Principles of classical, molecular, and evolutionary genetics derived from analytical, molecular, and whole genome cytological evidence in animals, plants, and microorganisms. Three hours lecture, one hour discussion. Students may receive credit for CAS BI 206 or 216, but not both courses. (Credits: 4)

Some knowledge of chemistry and anatomy assumed. Not for biology major or minor credit; Biology majors/minors should take CAS BI 315. Introduction to principles of systemic mammalian physiology with special reference to humans. Three hours lecture, three hours lab. (Credits: 4)

Hormonal control of reproductive behaviors and social affiliation, aggression, fluid homeostasis and feeding, biological rhythms including seasonal reproduction, stress, learning and memory, psychiatric illness, and steroid abuse. Three hours lecture, one hour discussion. Also offered as CAS NE 230. (Credits: 4)

Biology of bacteria and related microorganisms; morphology, physiology, genetics, ecology, and control. Brief introduction to pathogenicity and host reactions. Three hours lecture, four hours lab. (Credits: 4)

An introduction to physiological principles applied across all levels of organization (cell, tissue, organ system). Preparation for more advanced courses in physiology. Topics include homeostasis and neural, muscle, respiratory, cardiovascular, renal, endocrine, gastrointestinal, and metabolic physiology. Three hours lecture, three hours lab. (Credits: 4)

This course provides an introduction to nutrition and focuses on the relationship between diet and health. Basic scientific information is presented in preparation for discussion of applied issues such as weight loss, eating disorders, prevention of chronic disease, diet and exercise and vegetarian diets. Emphasis is placed on translation of current advice to actual food choices. 4 credits, either semester (Credits: 4)
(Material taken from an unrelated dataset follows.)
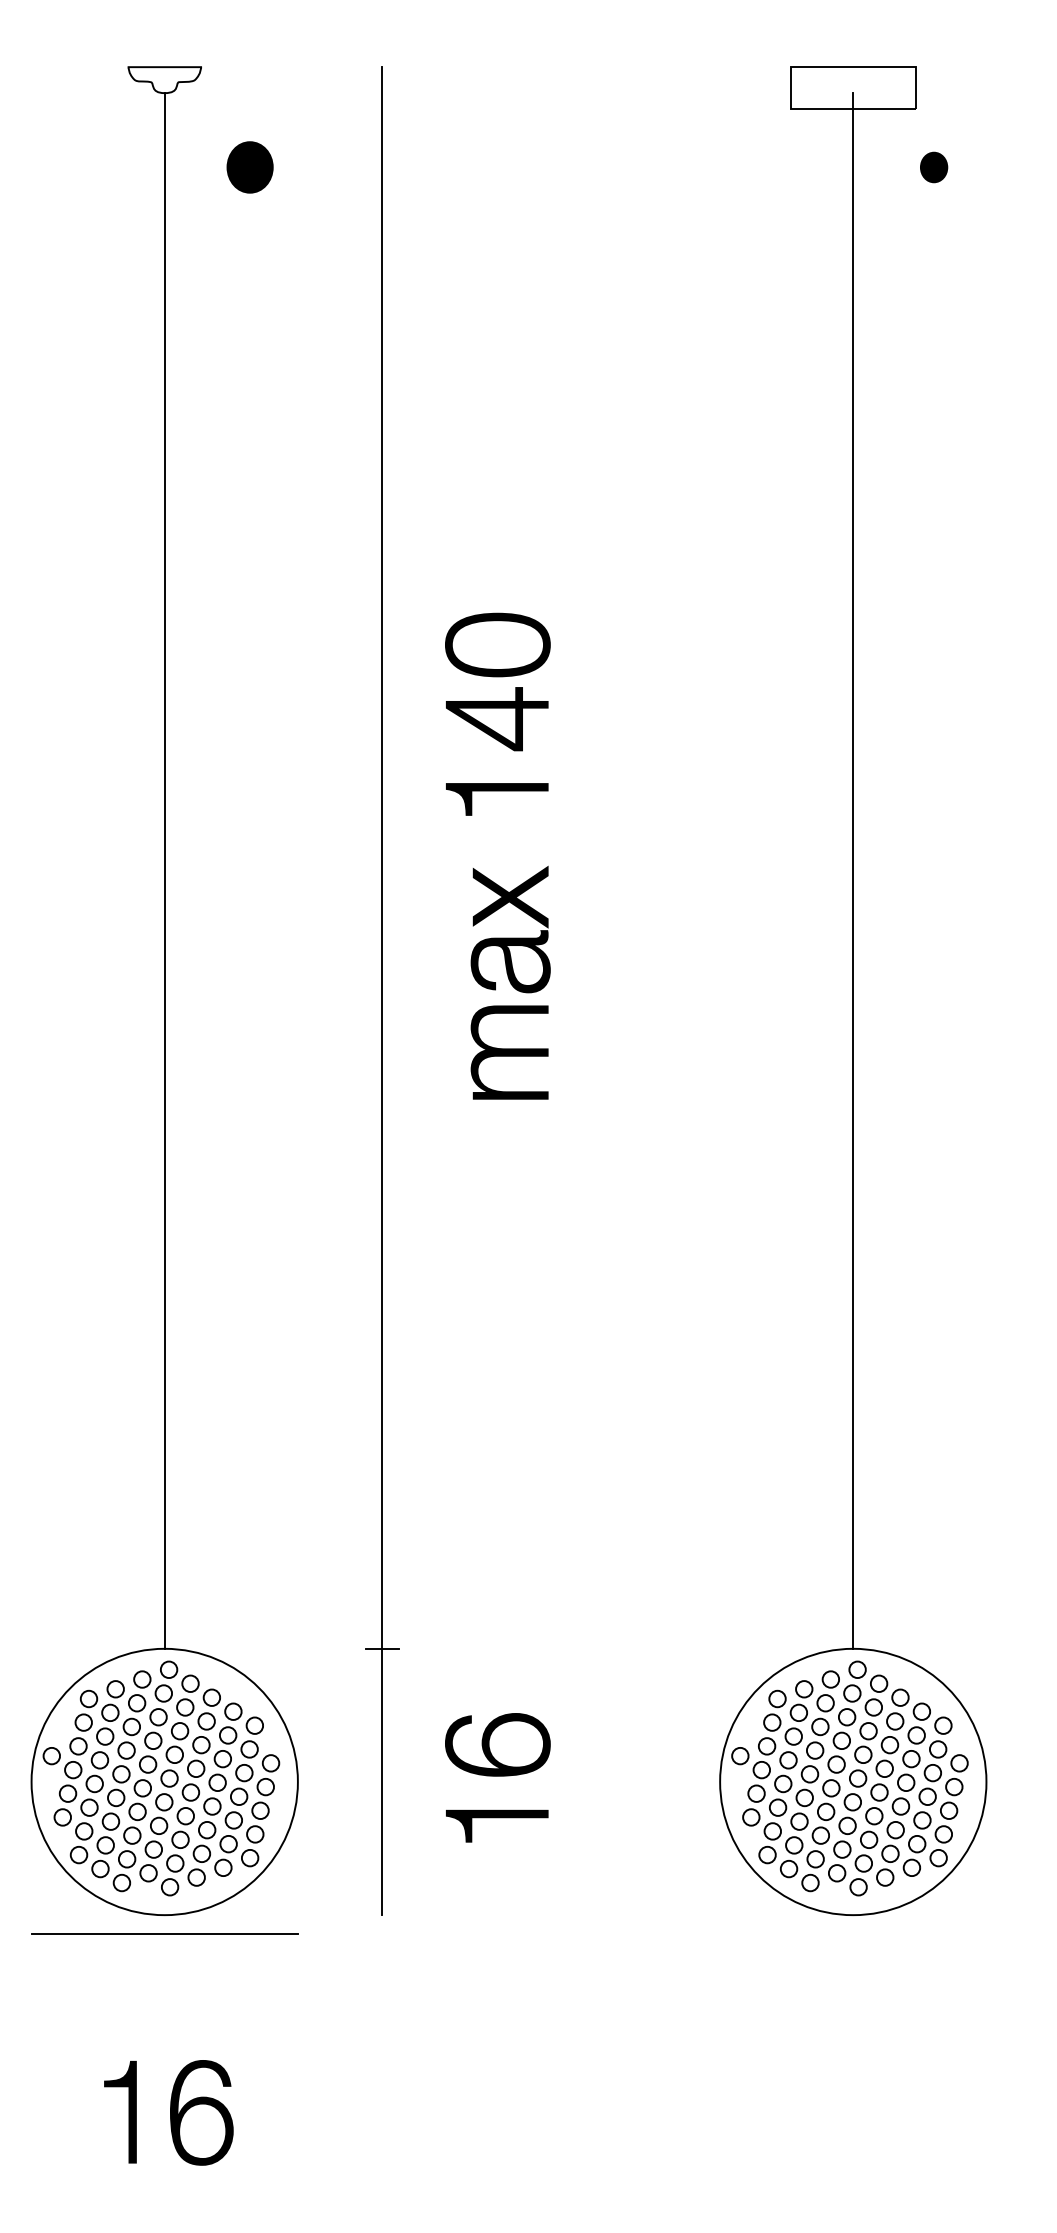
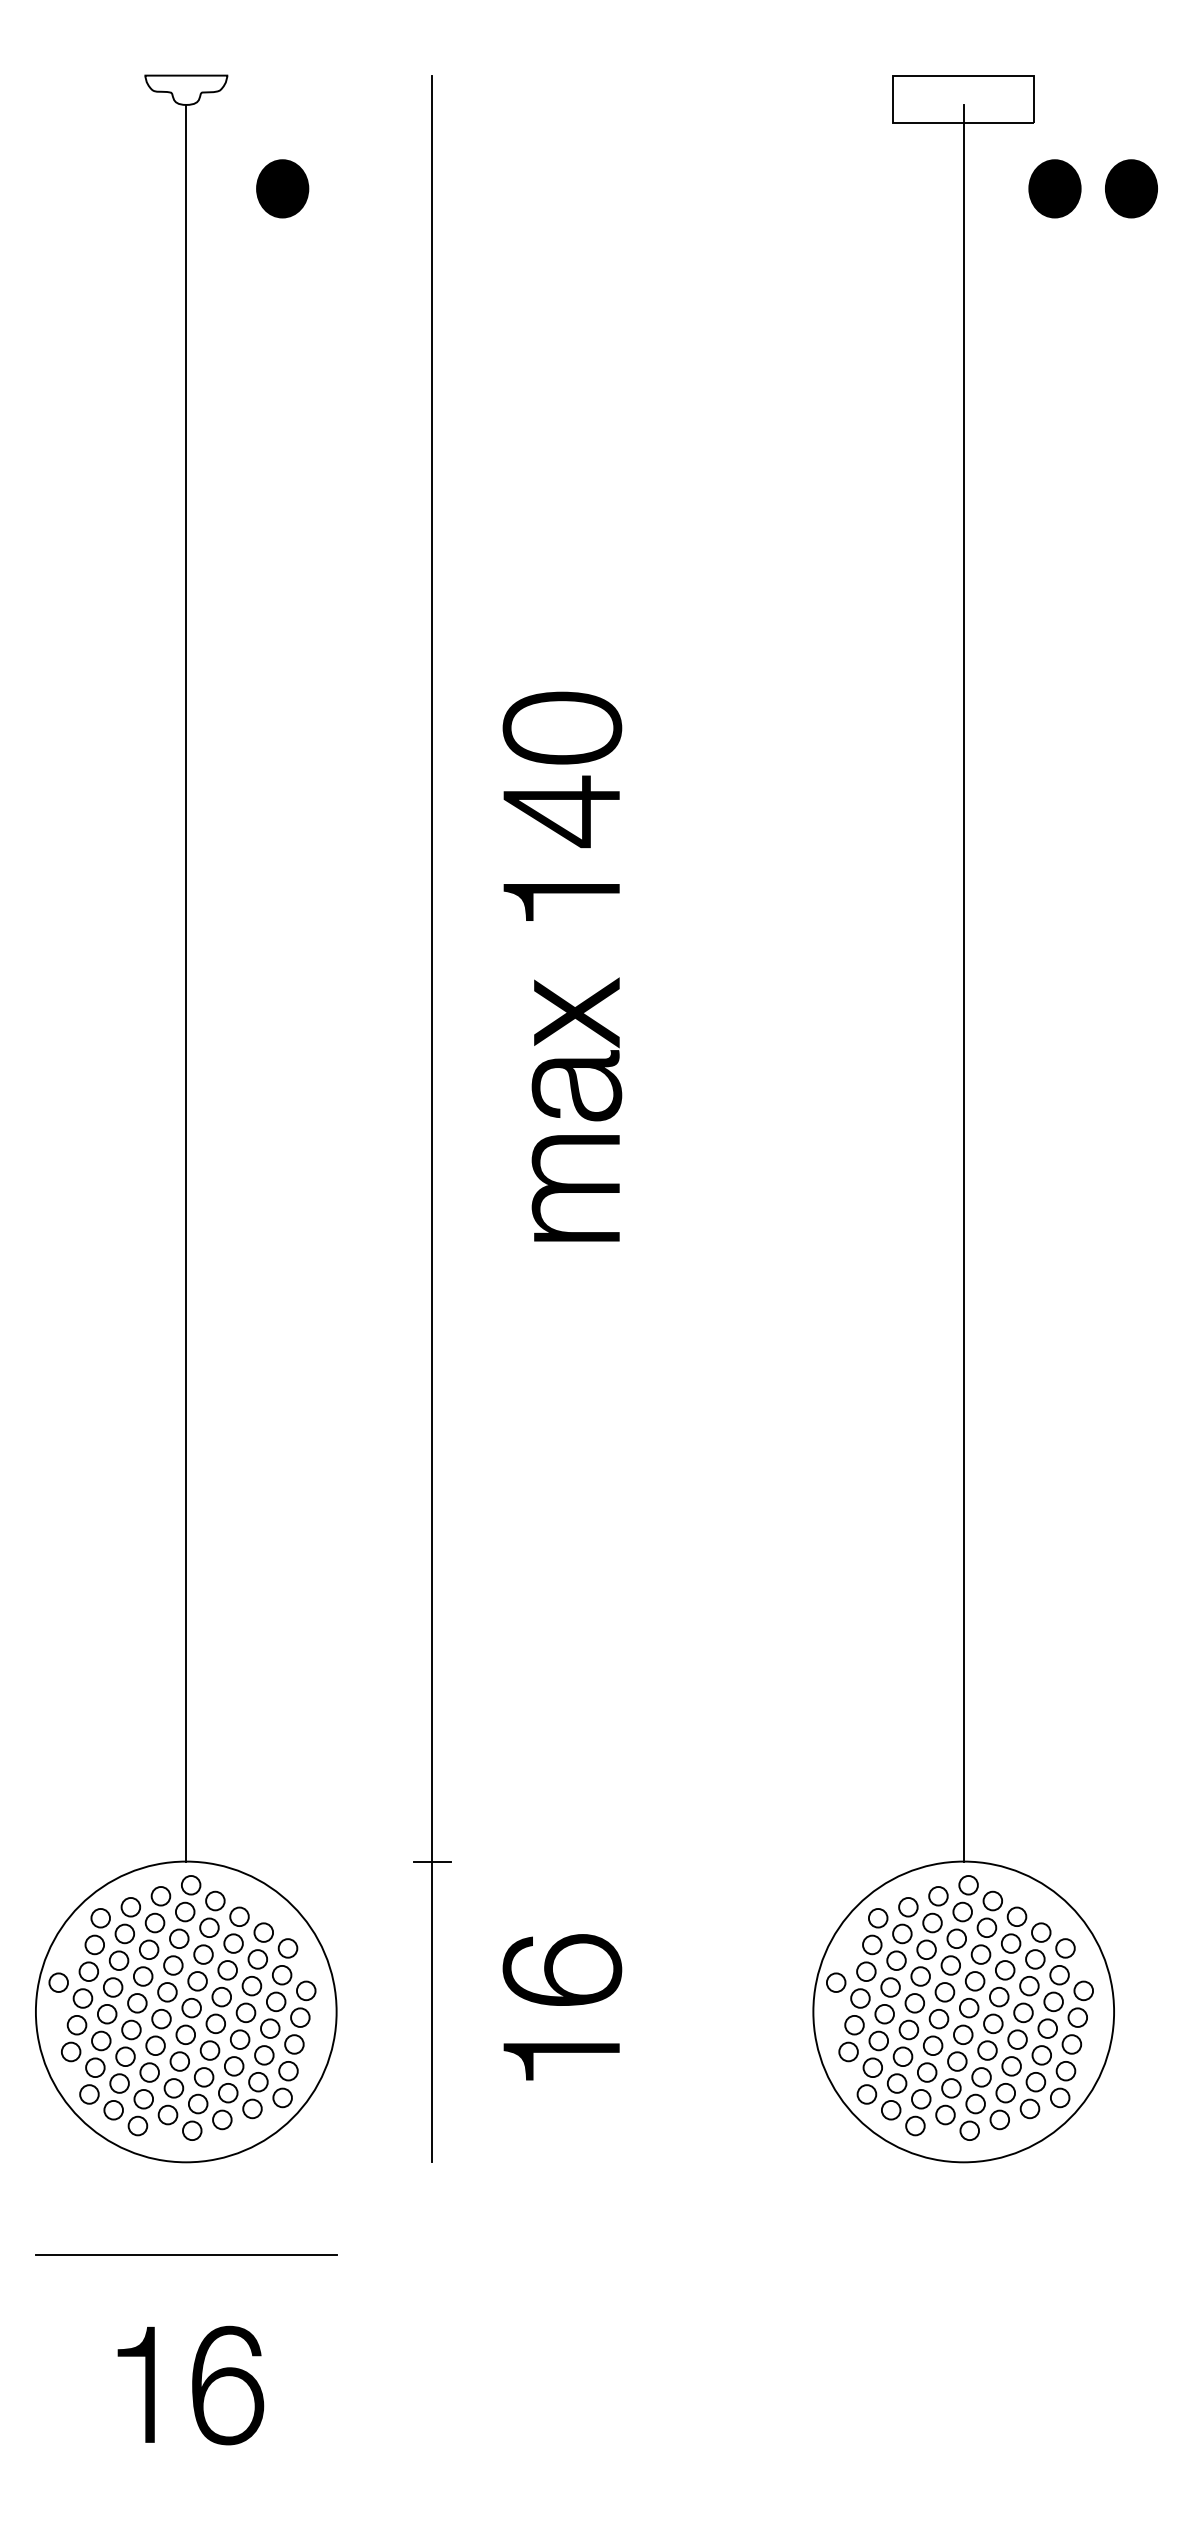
part: (933, 167) -> (1054, 188), size x1.67
part: (1001, 167) -> (1131, 188), added
line: (164, 1933) -> (186, 2254), moved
Application of physiological principles under different exercise conditions. Integration of the body systems in performance of exercise, work and sports; immediate and long-range effects of these activities on the body. Laboratory includes the measurement of physiological parameters under exercise conditions. (Credits: 4)

Integrative approach to the musculoskeletal, peripheral nervous, and circulatory systems of the human body. Regional approach is used to present lectures with the use of projected drawings, films, slides, and demonstrations. Weekly labs reinforce the lectures by a study of osteology, dissected cadavers, and live anatomy palpations. Either semester. (Credits: 4)

Lecture and laboratory related to the detailed study of development, morphology, internal configuration, and functions, and pathological deficits of the peripheral and central nervous system in humans. Spring semester only. (Credits: 4)

*No more than one non-lab bio course.

Other biology courses with Health Science Program Director prior approval.

Program Learning Outcomes

1. Knowledge of human cultures and the physical and natural world at it relates to individual and population health.

2. Intellectual and practical skills to prepare students for future graduate school plans and research.

3. Personal and social responsibility to prepare students for future jobs in various workplaces and environments.